We just use the Archive function built into slurm. That has worked fine for us for the past 6 years. We keep 6 months of data in the active archive.
If you have 6 years worth of data and you want to prune down to 2 years, I recommend going month by month rather than doing it in one go. When we initially started archiving data several years back our first pass at archiving (which at that time had 2 years of data in it) took forever and actually caused issues with the archive process. We worked with SchedMD, improved the archive script built into Slurm but also decided to only archive one month at a time which allowed it to get done in a reasonable amount of time.
The archived data can be pulled into a different slurm database,
which is what we do for importing historic data into our XDMod
instance.
-Paul Edmon-
Which database server and version do you run, MySQL or MariaDB? What's
your Slurm version?
Did you already make appropriate database purges to reduce the size? I
have some notes in my Wiki page
If you have 6 years worth of data and you want to prune down to 2 years, I recommend going month by month rather than doing it in one go. When we initially started archiving data several years back our first pass at archiving (which at that time had 2 years of data in it) took forever and actually caused issues with the archive process. We worked with SchedMD, improved the archive script built into Slurm but also decided to only archive one month at a time which allowed it to get done in a reasonable amount of time.
The archived data can be pulled into a different slurm database, which is what we do for importing historic data into our XDMod instance.
I've never looked at the internals of how the native Slurm archive script works.
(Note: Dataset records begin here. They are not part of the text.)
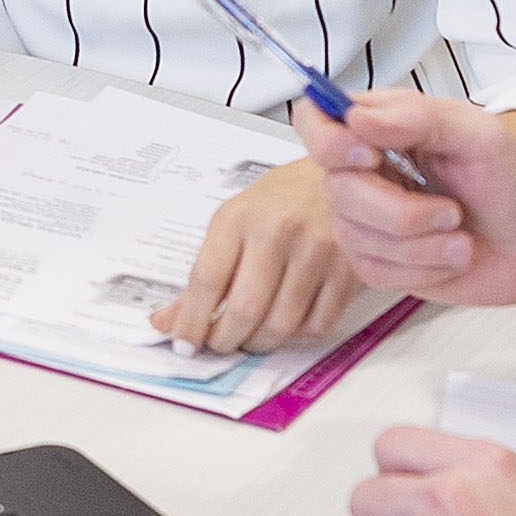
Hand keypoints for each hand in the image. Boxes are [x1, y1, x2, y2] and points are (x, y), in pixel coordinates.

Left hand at [152, 157, 357, 353]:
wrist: (343, 171)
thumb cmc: (283, 199)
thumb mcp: (234, 221)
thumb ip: (203, 273)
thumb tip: (167, 321)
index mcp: (239, 217)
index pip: (206, 280)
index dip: (190, 321)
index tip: (184, 343)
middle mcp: (277, 232)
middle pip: (245, 309)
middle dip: (226, 340)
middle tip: (220, 344)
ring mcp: (317, 250)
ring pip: (282, 325)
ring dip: (261, 342)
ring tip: (253, 336)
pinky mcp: (349, 269)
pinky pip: (318, 324)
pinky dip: (299, 333)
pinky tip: (290, 319)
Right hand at [300, 90, 515, 308]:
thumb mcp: (482, 136)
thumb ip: (420, 118)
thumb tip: (359, 116)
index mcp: (385, 126)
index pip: (316, 119)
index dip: (327, 139)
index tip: (369, 155)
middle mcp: (367, 170)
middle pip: (336, 187)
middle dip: (400, 210)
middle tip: (452, 209)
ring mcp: (368, 219)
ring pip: (354, 234)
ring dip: (421, 242)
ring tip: (460, 233)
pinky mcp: (379, 262)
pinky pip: (373, 270)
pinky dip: (422, 267)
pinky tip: (450, 255)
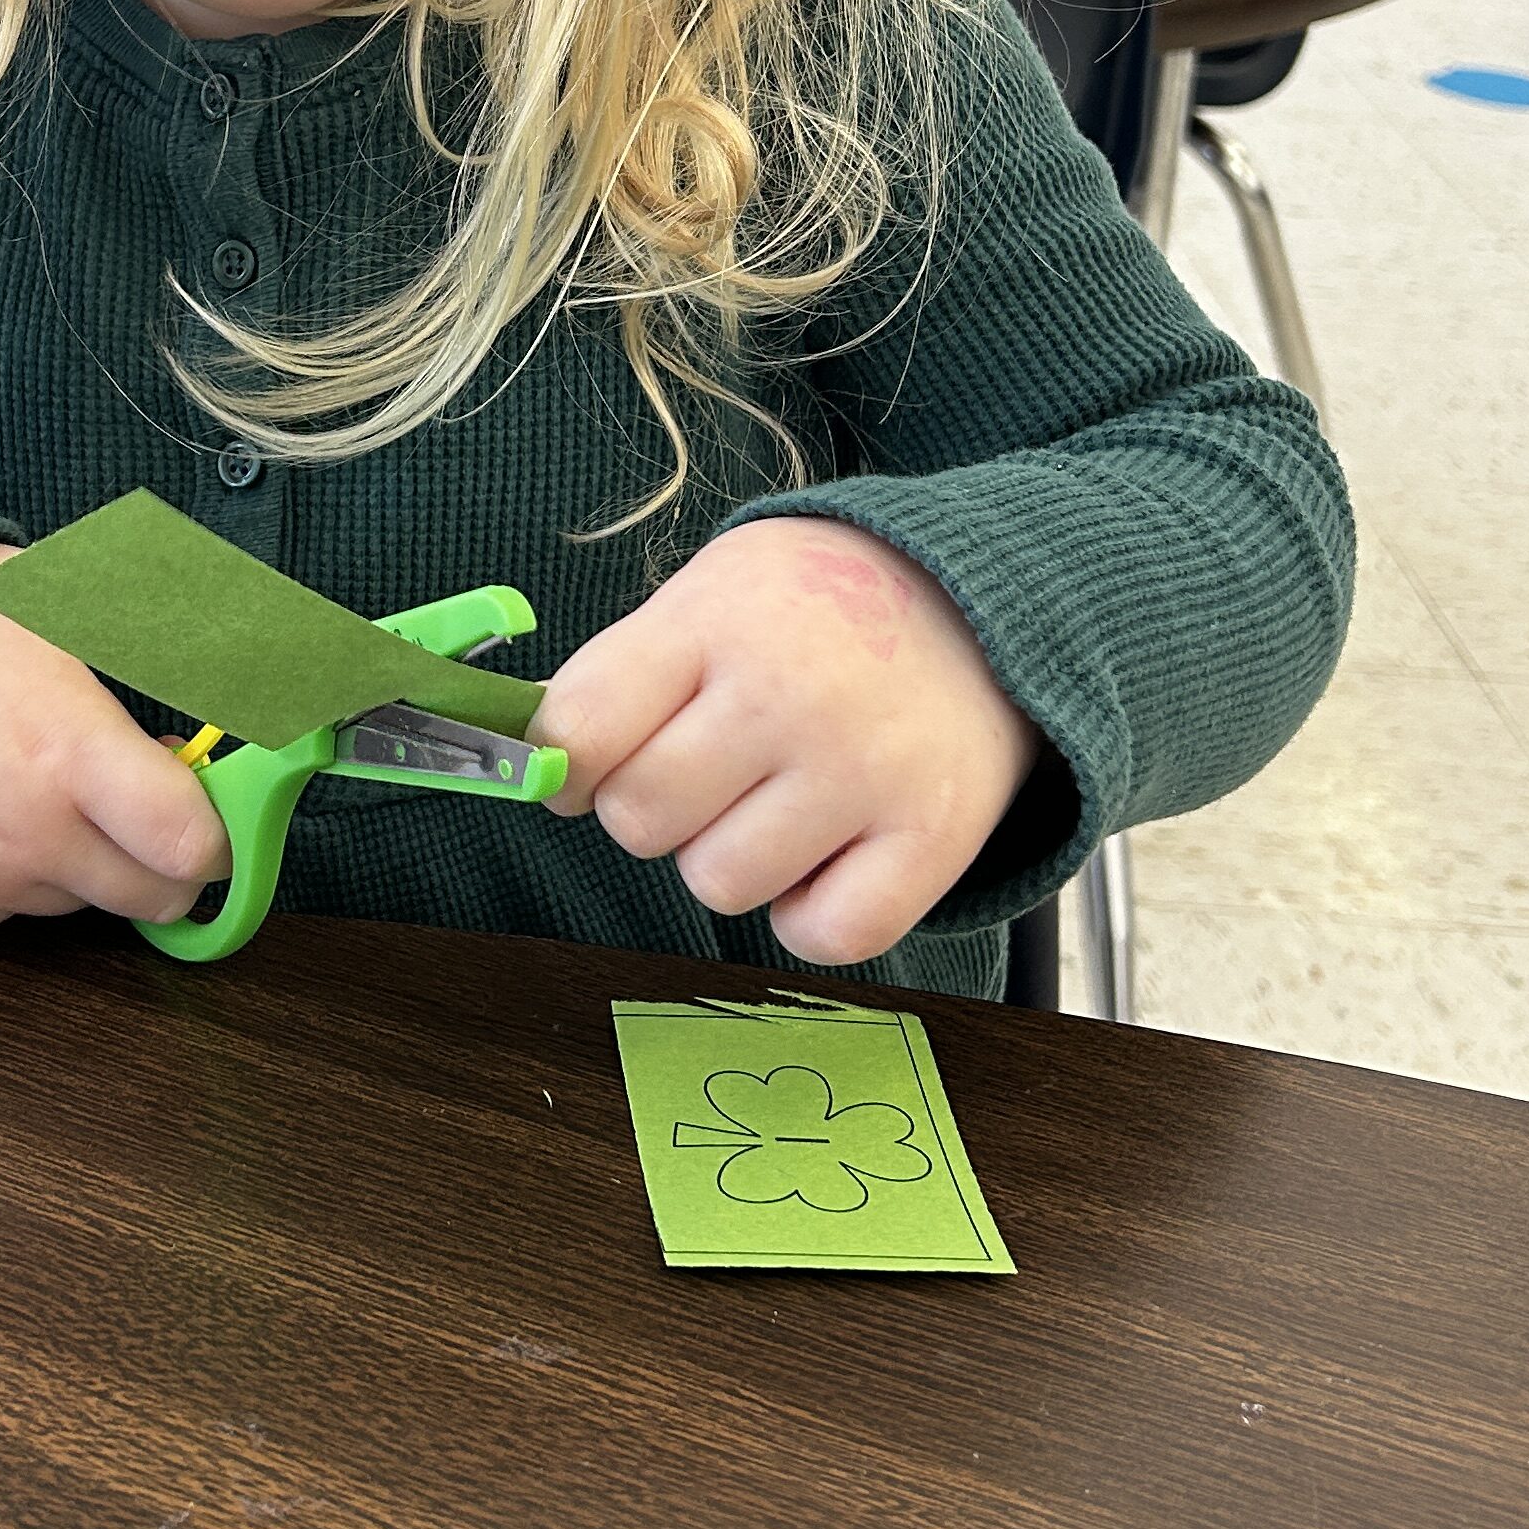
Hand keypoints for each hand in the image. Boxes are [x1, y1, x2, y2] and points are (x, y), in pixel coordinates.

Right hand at [0, 542, 225, 932]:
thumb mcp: (62, 597)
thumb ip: (164, 640)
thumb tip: (263, 656)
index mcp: (68, 754)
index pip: (191, 846)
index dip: (217, 833)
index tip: (211, 807)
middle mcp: (24, 835)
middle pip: (150, 898)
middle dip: (162, 857)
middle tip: (137, 803)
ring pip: (70, 900)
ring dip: (74, 859)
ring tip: (24, 779)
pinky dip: (1, 870)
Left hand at [535, 518, 1042, 967]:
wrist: (989, 605)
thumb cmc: (819, 612)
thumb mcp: (713, 593)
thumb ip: (622, 677)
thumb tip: (539, 774)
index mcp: (718, 619)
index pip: (580, 729)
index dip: (565, 765)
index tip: (594, 763)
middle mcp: (789, 694)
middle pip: (640, 819)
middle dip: (656, 808)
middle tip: (712, 768)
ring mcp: (865, 769)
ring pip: (719, 885)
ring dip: (733, 859)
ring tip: (781, 797)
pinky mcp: (933, 838)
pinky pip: (822, 934)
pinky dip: (813, 911)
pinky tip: (831, 849)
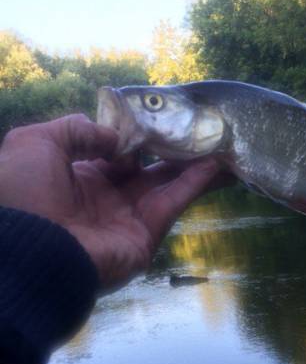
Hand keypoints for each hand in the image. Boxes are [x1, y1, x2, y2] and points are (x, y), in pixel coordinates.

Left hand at [0, 114, 230, 288]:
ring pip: (167, 184)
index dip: (137, 134)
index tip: (158, 115)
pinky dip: (195, 184)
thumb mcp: (36, 143)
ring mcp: (127, 217)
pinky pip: (173, 203)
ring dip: (193, 164)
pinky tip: (216, 165)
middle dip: (173, 149)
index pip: (115, 152)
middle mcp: (105, 196)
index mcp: (77, 176)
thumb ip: (76, 129)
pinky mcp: (145, 235)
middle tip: (200, 129)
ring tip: (220, 143)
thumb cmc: (26, 193)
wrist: (31, 248)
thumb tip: (116, 137)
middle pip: (148, 168)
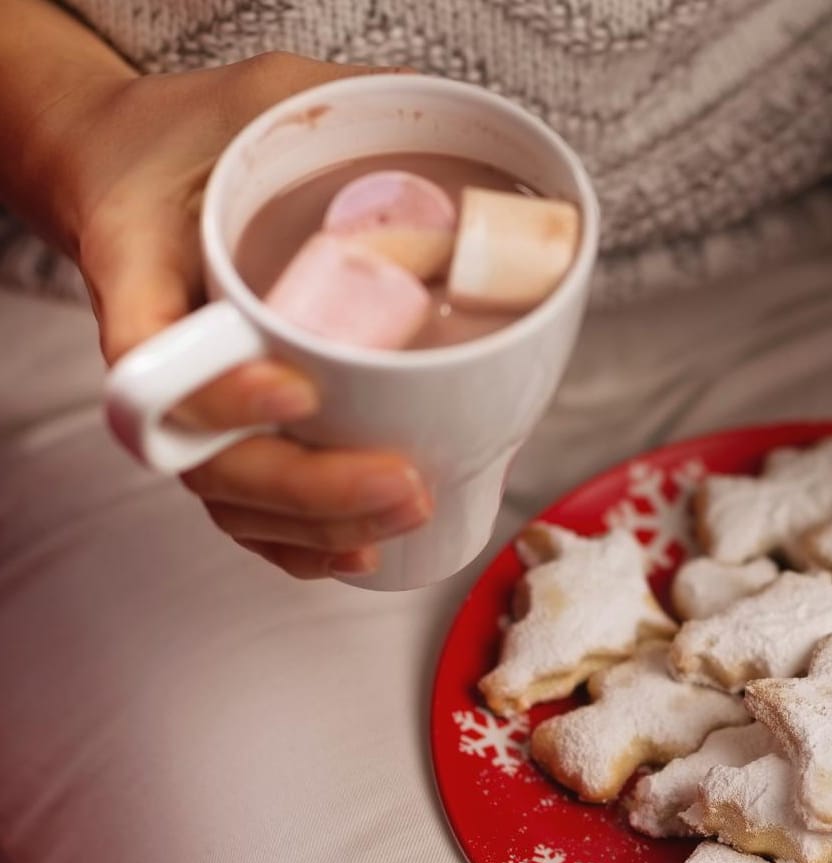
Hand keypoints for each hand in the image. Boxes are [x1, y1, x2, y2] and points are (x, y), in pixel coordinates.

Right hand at [48, 53, 428, 577]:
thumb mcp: (259, 93)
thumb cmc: (193, 135)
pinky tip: (362, 551)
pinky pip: (246, 509)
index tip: (296, 389)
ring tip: (407, 510)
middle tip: (402, 481)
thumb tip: (452, 105)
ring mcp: (186, 403)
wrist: (130, 171)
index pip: (149, 357)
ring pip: (230, 498)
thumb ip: (339, 99)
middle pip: (206, 459)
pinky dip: (299, 542)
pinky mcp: (222, 430)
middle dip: (307, 486)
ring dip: (318, 523)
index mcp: (139, 267)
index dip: (217, 393)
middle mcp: (157, 353)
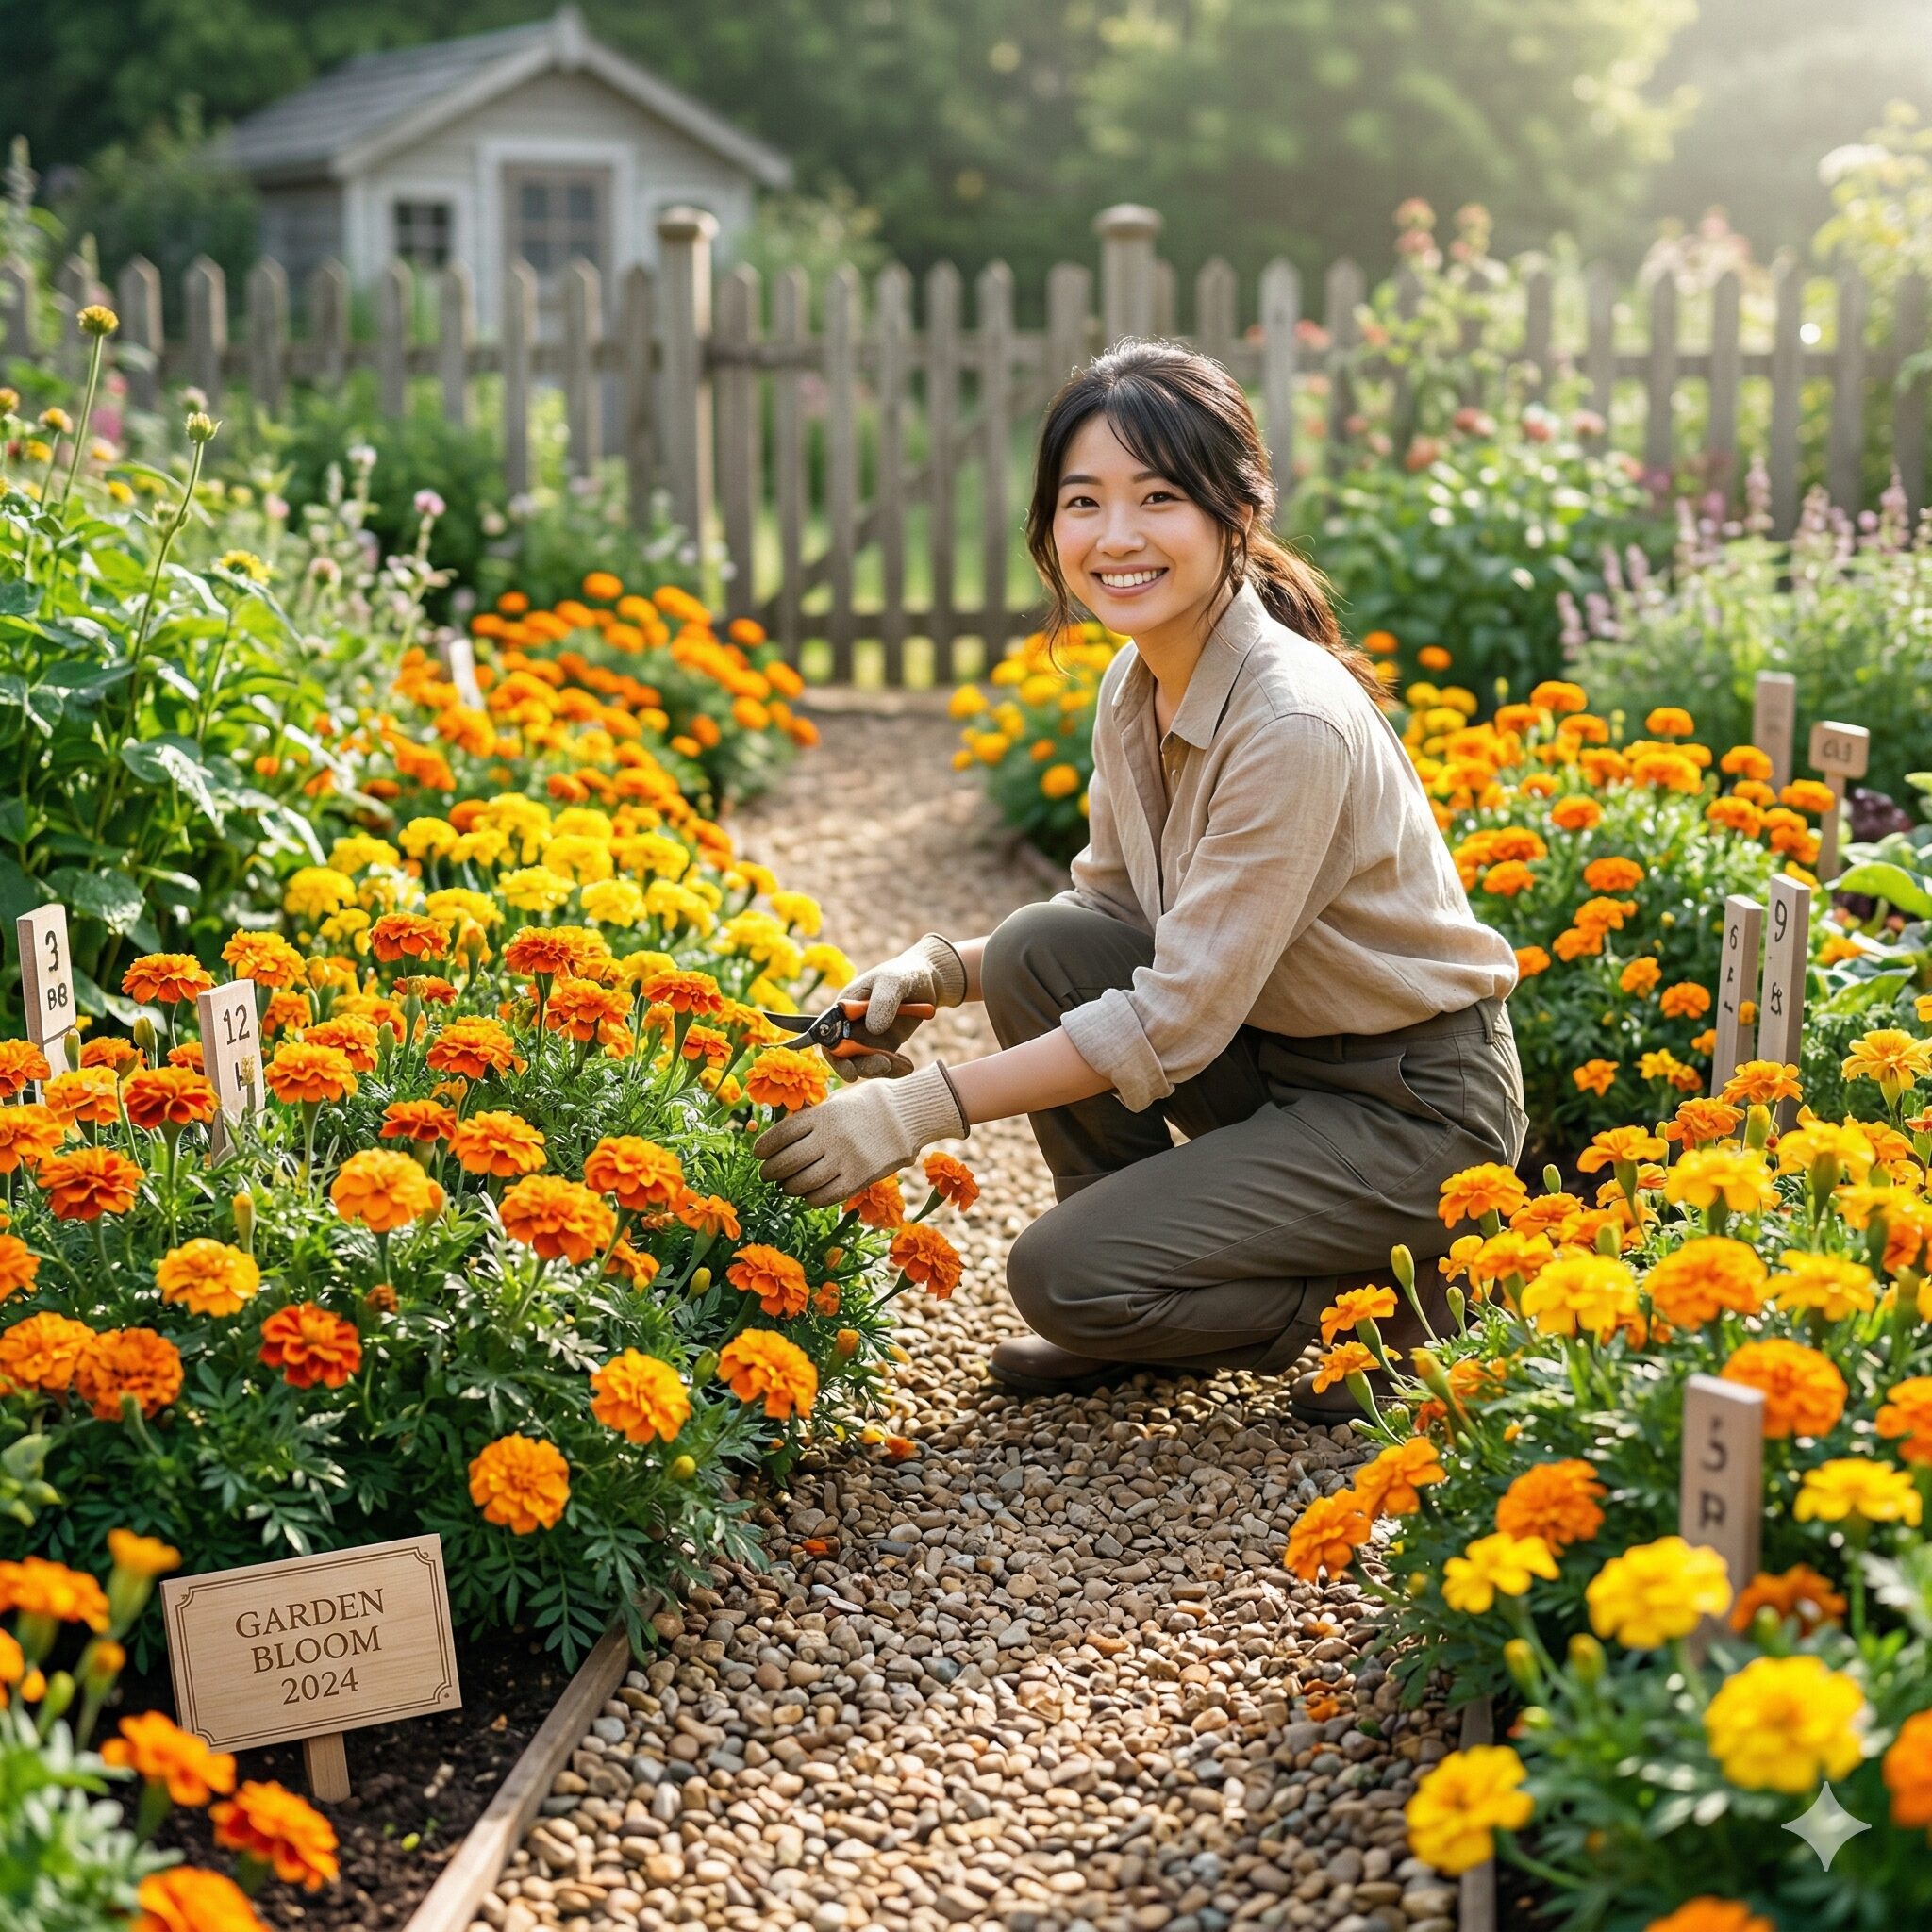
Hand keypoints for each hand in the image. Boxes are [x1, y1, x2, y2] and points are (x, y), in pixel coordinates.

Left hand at [755, 1063, 967, 1206]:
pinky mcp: (859, 1178)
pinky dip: (810, 1198)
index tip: (758, 1154)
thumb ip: (814, 1117)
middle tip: (767, 1175)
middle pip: (786, 1162)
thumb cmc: (873, 1104)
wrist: (912, 1114)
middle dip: (771, 1172)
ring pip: (802, 1183)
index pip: (780, 1134)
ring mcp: (845, 1159)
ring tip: (787, 1186)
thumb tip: (785, 1135)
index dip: (764, 1148)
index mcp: (823, 1114)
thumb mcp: (840, 1100)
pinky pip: (824, 1196)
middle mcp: (830, 1137)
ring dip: (789, 1187)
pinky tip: (808, 1194)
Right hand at [831, 933, 966, 1080]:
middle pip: (844, 1055)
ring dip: (880, 1068)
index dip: (834, 1055)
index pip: (828, 1035)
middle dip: (861, 1066)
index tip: (850, 1071)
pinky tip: (907, 1066)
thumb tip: (872, 1029)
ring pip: (863, 1063)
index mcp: (843, 1007)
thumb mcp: (893, 982)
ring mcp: (867, 1037)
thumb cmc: (904, 974)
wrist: (926, 981)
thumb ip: (882, 1001)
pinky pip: (883, 1064)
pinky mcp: (884, 1046)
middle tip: (884, 1065)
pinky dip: (893, 1070)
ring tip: (904, 1064)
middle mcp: (851, 1025)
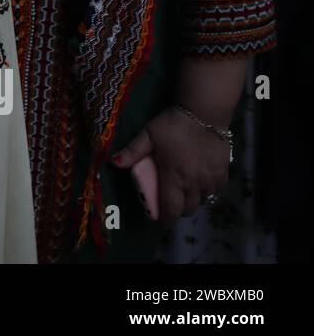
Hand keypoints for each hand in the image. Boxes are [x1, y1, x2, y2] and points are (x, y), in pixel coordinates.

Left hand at [111, 107, 230, 223]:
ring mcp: (211, 179)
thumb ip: (132, 151)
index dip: (165, 220)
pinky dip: (206, 192)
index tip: (159, 223)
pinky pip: (215, 191)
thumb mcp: (148, 135)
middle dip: (177, 211)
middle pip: (187, 209)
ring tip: (183, 192)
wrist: (204, 112)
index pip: (170, 208)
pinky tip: (199, 183)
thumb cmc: (173, 125)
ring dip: (192, 201)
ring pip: (202, 201)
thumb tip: (112, 163)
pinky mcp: (224, 173)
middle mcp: (194, 183)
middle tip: (169, 203)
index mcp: (174, 177)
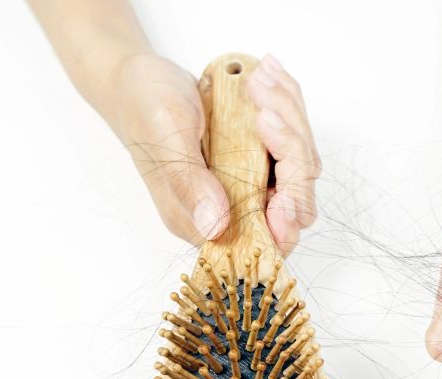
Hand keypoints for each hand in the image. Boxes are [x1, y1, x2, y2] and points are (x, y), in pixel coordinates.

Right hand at [111, 53, 318, 251]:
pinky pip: (294, 137)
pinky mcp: (261, 155)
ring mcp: (252, 179)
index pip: (265, 238)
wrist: (140, 79)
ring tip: (258, 81)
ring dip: (289, 118)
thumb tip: (214, 227)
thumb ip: (189, 183)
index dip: (284, 221)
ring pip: (300, 164)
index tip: (282, 192)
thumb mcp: (165, 139)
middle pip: (295, 201)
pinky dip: (287, 104)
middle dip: (291, 152)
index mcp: (205, 220)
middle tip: (264, 110)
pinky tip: (262, 77)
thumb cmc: (144, 109)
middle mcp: (234, 206)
What I can tell you is that we have never had a problem reimporting the data back in that was dumped from older versions into a current version database. So the import using sacctmgr must do the conversion from the older formats to the newer formats and handle the schema changes.
I will note that if you are storing job_scripts and envs those can eat up a ton of space in 21.08. It looks like they've solved that problem in 22.05 but the archive steps on 21.08 took forever due to those scripts and envs.
-Paul Edmon-
What I can tell you is that we have never had a problem reimporting the data back in that was dumped from older versions into a current version database. So the import using sacctmgr must do the conversion from the older formats to the newer formats and handle the schema changes.
I will note that if you are storing job_scripts and envs those can eat up a ton of space in 21.08. It looks like they've solved that problem in 22.05 but the archive steps on 21.08 took forever due to those scripts and envs.
Yeah, a word of warning about going from 21.08 to 22.05, make sure you have enough storage on the database host you are doing the work on and budget a long enough time for the upgrade. We just converted our 198 GB (compressed, 534 GB raw) database this week. The initial attempt failed (after running for 8 hours) because we ran out of disk space (part of the reason we had to compress is that the server we use for our slurm master only has 800 GB of SSD on it). That meant we had to reimport our DB, which took 8 hours, plus then we had to drop the job scripts and job envs, which took another 5 hours, to then attempt the upgrade which took 2 hours.
Moral of the story, make sure you have enough space and budget sufficient time. You may want to consider nulling out the job scripts and envs for the upgrade as they complete redo the way those are stored in the database in 22.05 so that it is more efficient but getting from here to there is the trick.
For details see the bug report we filed: https://bugs.schedmd.com/show_bug.cgi?id=14514
-Paul Edmon-